While more than six billion Covid vaccine doses have been administered worldwide, they say 70% of these were administered by only a few countries and just 2% of people in low-income countries have received a jab.
The letter says that between them the US, EU, UK and Canada will have 240 million unused vaccines by the end of this month, which could be airlifted immediately to countries most in need.
Millions more vaccines should be transferred each month, totally 1.1 billion in the next four months, it adds.
If this is achieved, it says the World Health Organization’s target for 70% of all adults to be vaccinated by spring next year can be met.
“Without a detailed plan, 100 million vaccine doses will have passed their use-by date at the end of the year,” the letter says.
“If we do not act quickly, that figure could exceed 200 million by the end of January 2022.”

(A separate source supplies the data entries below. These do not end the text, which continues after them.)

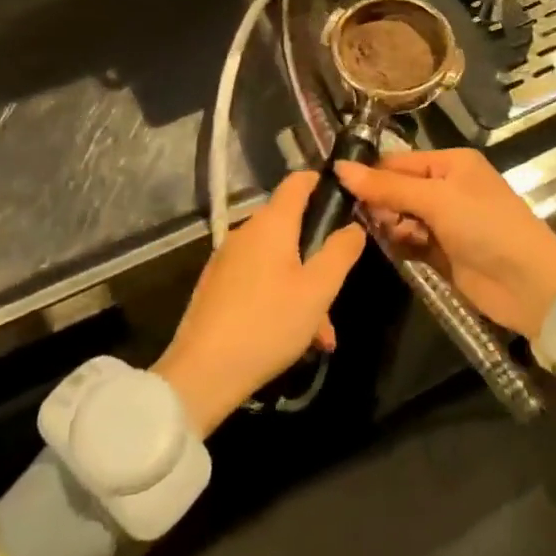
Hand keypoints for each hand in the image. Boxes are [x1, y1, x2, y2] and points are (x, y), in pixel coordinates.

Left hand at [153, 172, 366, 435]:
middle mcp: (246, 231)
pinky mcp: (216, 287)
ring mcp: (227, 259)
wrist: (201, 374)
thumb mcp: (318, 289)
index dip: (323, 183)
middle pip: (291, 227)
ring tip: (321, 334)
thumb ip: (341, 252)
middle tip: (337, 291)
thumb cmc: (268, 323)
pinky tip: (293, 338)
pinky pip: (258, 280)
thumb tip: (354, 226)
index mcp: (271, 222)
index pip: (298, 181)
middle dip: (318, 256)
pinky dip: (280, 298)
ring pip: (277, 261)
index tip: (347, 200)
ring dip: (303, 287)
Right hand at [334, 150, 555, 340]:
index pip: (398, 162)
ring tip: (396, 237)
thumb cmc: (485, 226)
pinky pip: (409, 242)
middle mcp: (446, 187)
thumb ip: (387, 186)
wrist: (528, 284)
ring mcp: (445, 221)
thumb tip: (340, 169)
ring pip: (400, 217)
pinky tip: (402, 251)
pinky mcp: (442, 252)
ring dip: (392, 226)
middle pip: (396, 189)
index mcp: (449, 163)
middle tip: (371, 220)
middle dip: (381, 203)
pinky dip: (402, 245)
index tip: (339, 190)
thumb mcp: (436, 199)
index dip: (371, 174)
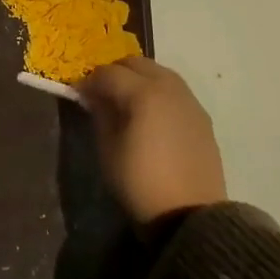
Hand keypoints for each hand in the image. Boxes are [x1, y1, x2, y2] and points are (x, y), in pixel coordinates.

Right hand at [78, 56, 226, 230]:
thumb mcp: (107, 148)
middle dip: (114, 72)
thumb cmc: (139, 182)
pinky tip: (149, 115)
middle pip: (137, 63)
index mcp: (143, 93)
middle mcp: (169, 88)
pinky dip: (157, 92)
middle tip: (100, 93)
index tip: (77, 94)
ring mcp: (189, 101)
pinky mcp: (202, 118)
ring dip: (138, 79)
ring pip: (159, 73)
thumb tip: (94, 96)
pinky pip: (175, 91)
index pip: (108, 73)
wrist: (189, 215)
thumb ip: (100, 114)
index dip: (88, 81)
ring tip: (124, 102)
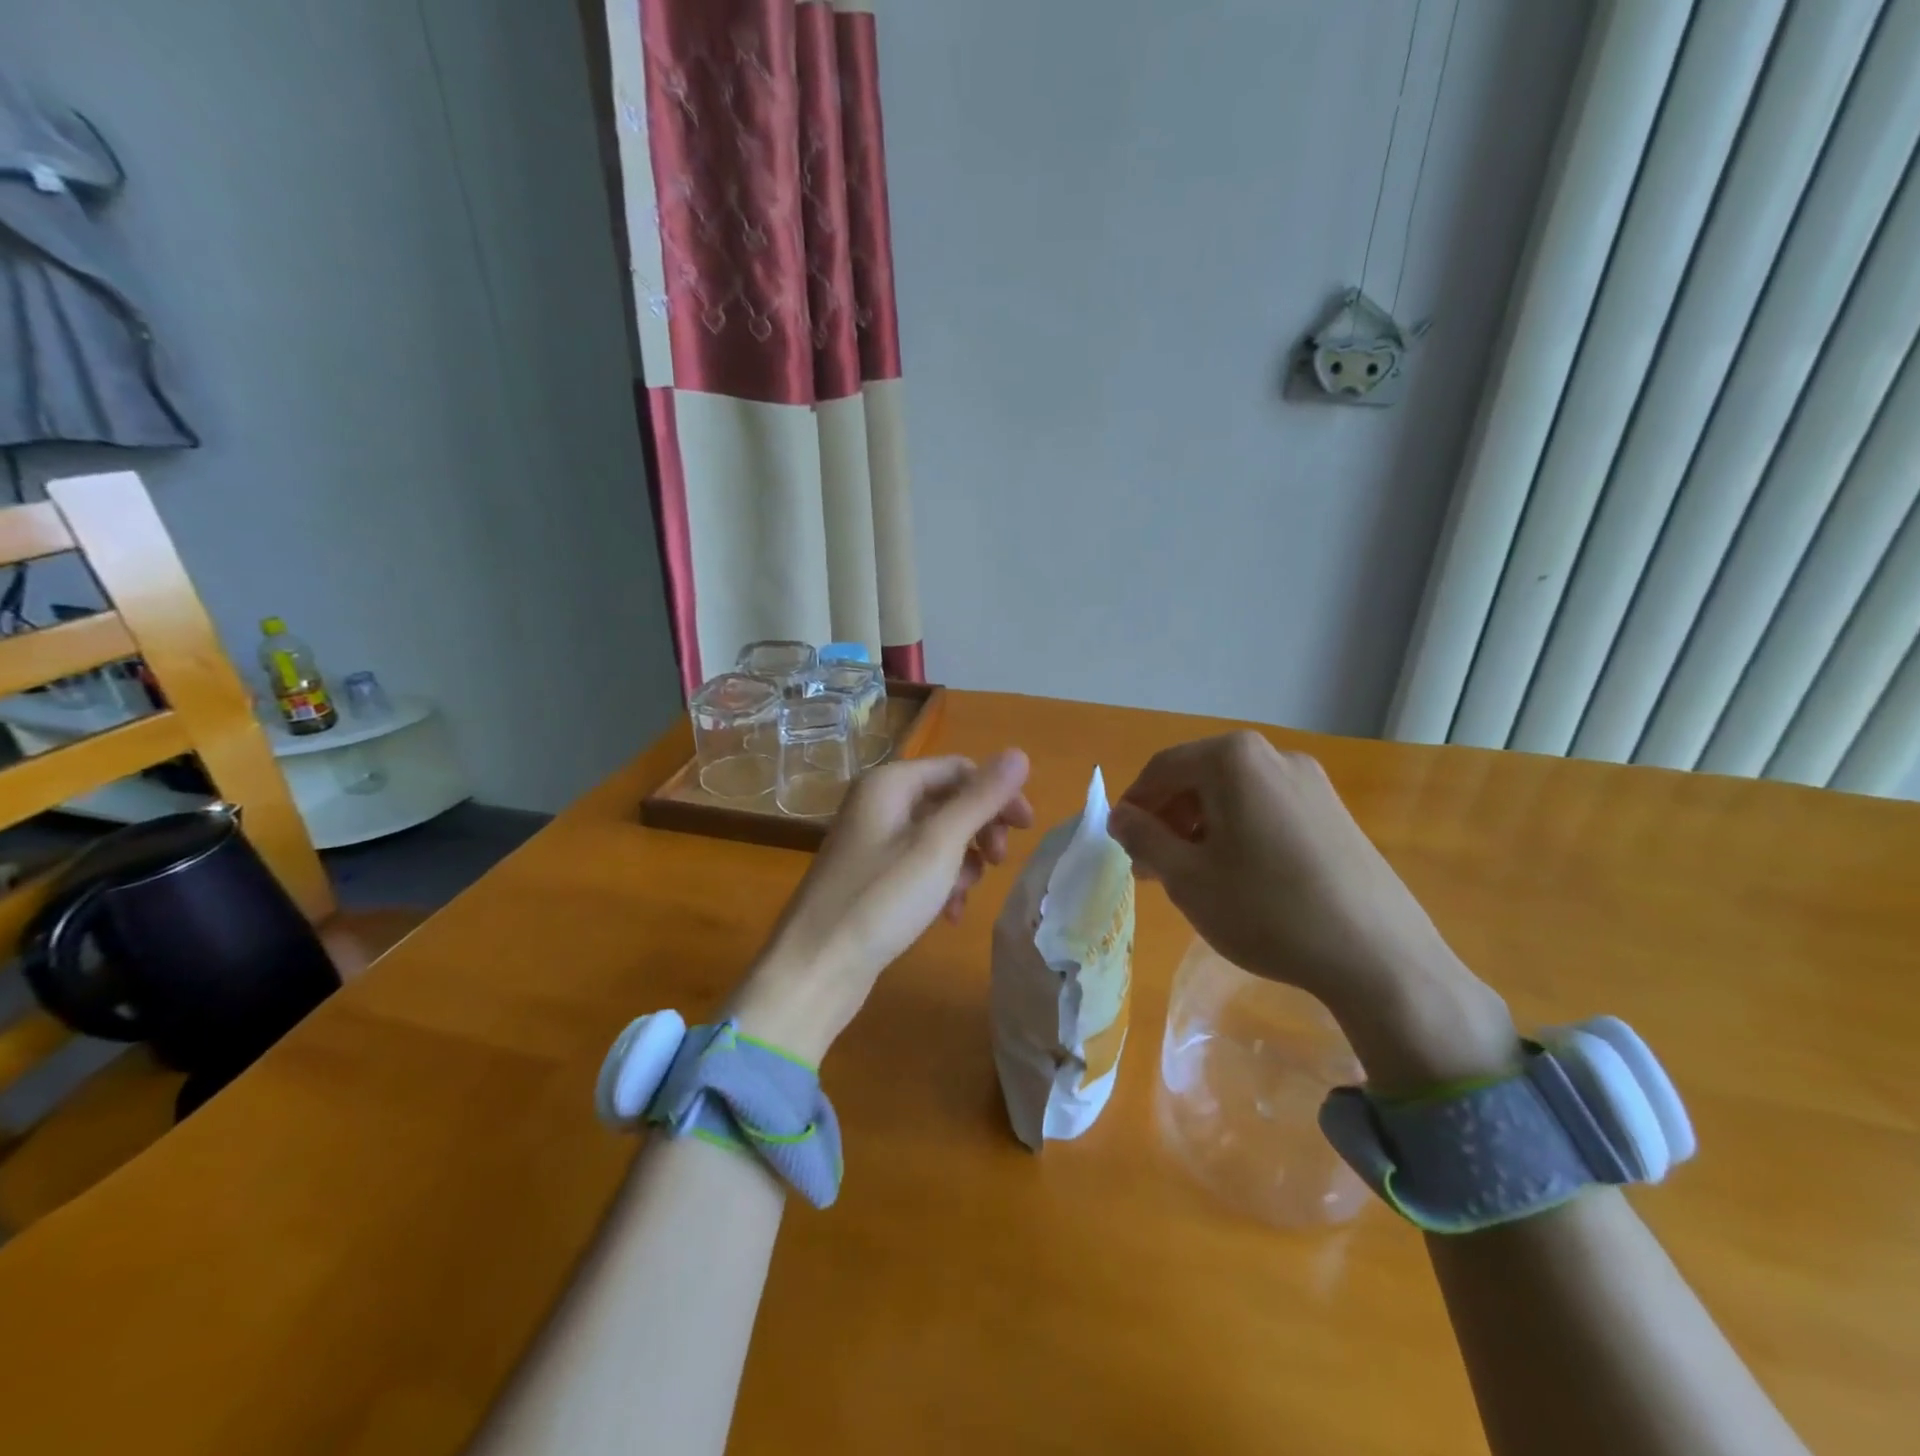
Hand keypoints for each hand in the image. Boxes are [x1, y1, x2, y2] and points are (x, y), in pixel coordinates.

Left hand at [729, 751, 1033, 1063]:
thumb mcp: (939, 845)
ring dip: (962, 860)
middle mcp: (878, 803)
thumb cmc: (881, 900)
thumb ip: (981, 799)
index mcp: (890, 783)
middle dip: (979, 829)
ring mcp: (871, 841)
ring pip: (937, 836)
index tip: (1027, 829)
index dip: (997, 793)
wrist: (815, 968)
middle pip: (948, 800)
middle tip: (998, 862)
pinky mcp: (870, 876)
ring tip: (965, 894)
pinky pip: (918, 865)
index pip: (959, 769)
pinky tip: (948, 913)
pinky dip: (940, 882)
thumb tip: (1019, 753)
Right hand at [1109, 732, 1515, 1092]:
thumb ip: (1143, 837)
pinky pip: (1266, 809)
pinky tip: (1238, 876)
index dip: (1134, 805)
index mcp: (1233, 759)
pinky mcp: (1333, 812)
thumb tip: (1121, 816)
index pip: (1162, 769)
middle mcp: (1273, 756)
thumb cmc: (1265, 910)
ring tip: (1191, 876)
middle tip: (1151, 867)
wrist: (1377, 956)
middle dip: (1168, 818)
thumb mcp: (1186, 876)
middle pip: (1199, 778)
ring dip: (1200, 827)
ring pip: (1233, 795)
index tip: (1121, 845)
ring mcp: (1311, 782)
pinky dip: (1238, 832)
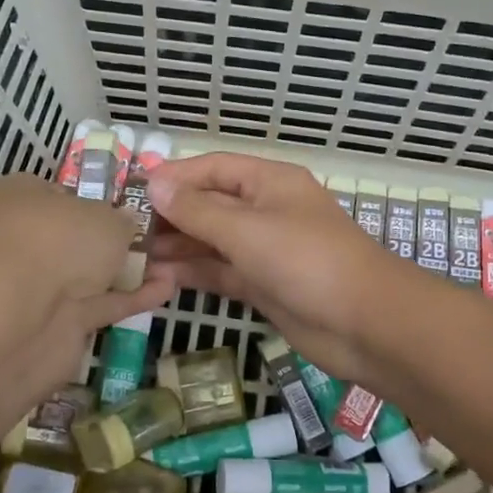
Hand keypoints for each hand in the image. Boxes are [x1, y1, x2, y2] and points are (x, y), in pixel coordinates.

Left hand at [0, 173, 173, 440]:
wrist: (22, 316)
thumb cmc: (59, 241)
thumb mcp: (106, 216)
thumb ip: (123, 220)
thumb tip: (126, 224)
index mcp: (25, 197)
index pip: (65, 192)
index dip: (99, 197)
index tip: (138, 204)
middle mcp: (30, 237)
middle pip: (81, 235)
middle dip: (119, 238)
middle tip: (164, 234)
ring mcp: (43, 284)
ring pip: (93, 272)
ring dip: (131, 269)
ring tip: (176, 261)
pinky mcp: (60, 324)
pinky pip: (104, 304)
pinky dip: (133, 297)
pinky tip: (169, 287)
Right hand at [147, 153, 411, 382]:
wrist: (366, 324)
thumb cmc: (306, 261)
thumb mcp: (247, 230)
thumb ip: (198, 210)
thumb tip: (155, 183)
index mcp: (269, 183)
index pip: (213, 168)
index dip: (174, 177)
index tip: (134, 192)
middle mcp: (266, 211)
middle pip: (211, 204)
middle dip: (172, 216)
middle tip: (127, 232)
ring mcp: (266, 250)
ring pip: (213, 241)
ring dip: (178, 247)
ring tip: (134, 257)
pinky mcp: (265, 285)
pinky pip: (222, 272)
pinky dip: (194, 274)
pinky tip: (159, 279)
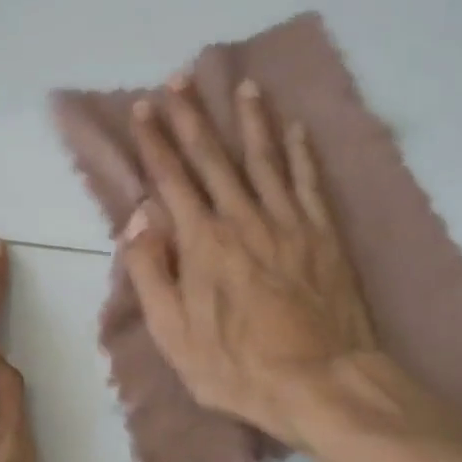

The UK has pledged to donate more than 100 million doses over the next year, while the US has pledged 500 million doses.
In total, the G7 group of nations promised to donate more than 870 million doses at a summit in the UK in June.
The vaccines will mainly be delivered through the Covax vaccine scheme, which aims to reach the most vulnerable 20% of every nation around the world.
Meanwhile, the president of Indonesia, where around 30% of the population are fully vaccinated, has also urged richer countries to share their doses.
“Everyone has helped, but in my opinion it’s not enough,” Joko Widodo told the BBC.
“In this time of crisis, advanced countries need to do more in helping poor countries get vaccines, so that we can overcome this pandemic together.”